Reproduce word for word everything in the Sitecore email thread below from "We’re on Sitecore." down to "functionality with C#.".

Text passage:
** BEGIN **
We are on Sitecore also--just celebrated our two year go-live "anniversary" with them. Very capable infrastructure. Unlike Aren, we do zero XSLT and chose to do everything through ascx/aspx/C# code.
 
Mark
Cedarville University

>>> On 3/21/2012 at 2:39 PM, in message <390953B3C62EA94692B8986C99A353FC34701640@SXMB1PG.SYSTEMS.SMU.EDU>, "Cambre, Aren" <acambre@MAIL.SMU.EDU> wrote:

We’re on Sitecore. Things that I like about it:

·         One instance for the whole campus that supports very different looks and feel for different sites.

·         XSLT for presentation system, but can easily add advanced functionality with C#.

·         Since it’s built on .NET ecosystem, you have access to .NET and almost anything that can run on .NET, so integration is not difficult.

·         Any part of the system is extensible. Yes, literally any. You can even override the vendor’s core code. (That’s a double-edged sword!)

·         The vendor allows their code to be decompiled, so you can really figure out the inner workings.
** END **
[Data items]
** BEGIN **
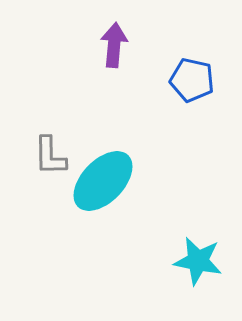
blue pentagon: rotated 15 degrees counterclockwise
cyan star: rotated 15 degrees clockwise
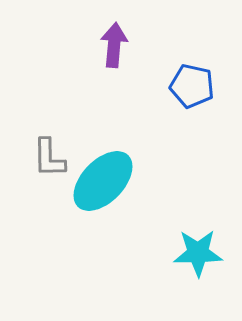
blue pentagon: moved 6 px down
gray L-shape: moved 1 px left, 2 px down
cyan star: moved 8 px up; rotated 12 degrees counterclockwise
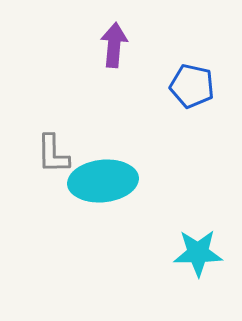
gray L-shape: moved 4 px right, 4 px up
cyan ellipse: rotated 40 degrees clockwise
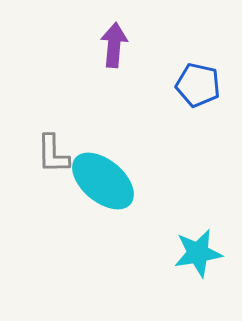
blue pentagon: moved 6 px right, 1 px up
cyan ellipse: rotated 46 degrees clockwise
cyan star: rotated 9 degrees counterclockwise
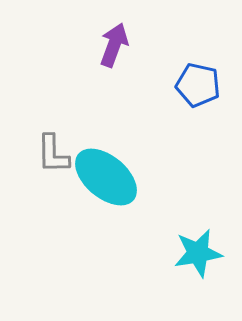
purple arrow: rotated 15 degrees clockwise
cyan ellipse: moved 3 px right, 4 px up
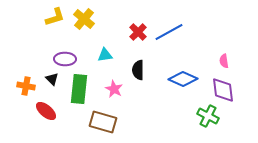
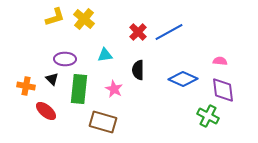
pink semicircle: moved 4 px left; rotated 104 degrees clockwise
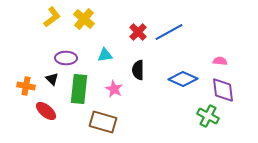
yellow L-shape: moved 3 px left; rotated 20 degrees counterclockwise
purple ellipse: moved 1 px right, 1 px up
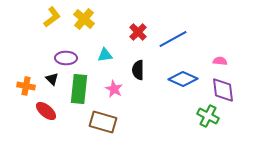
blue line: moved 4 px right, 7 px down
** END **
Exercise output:
We’re on Sitecore. Things that I like about it:

·         One instance for the whole campus that supports very different looks and feel for different sites.

·         XSLT for presentation system, but can easily add advanced functionality with C#.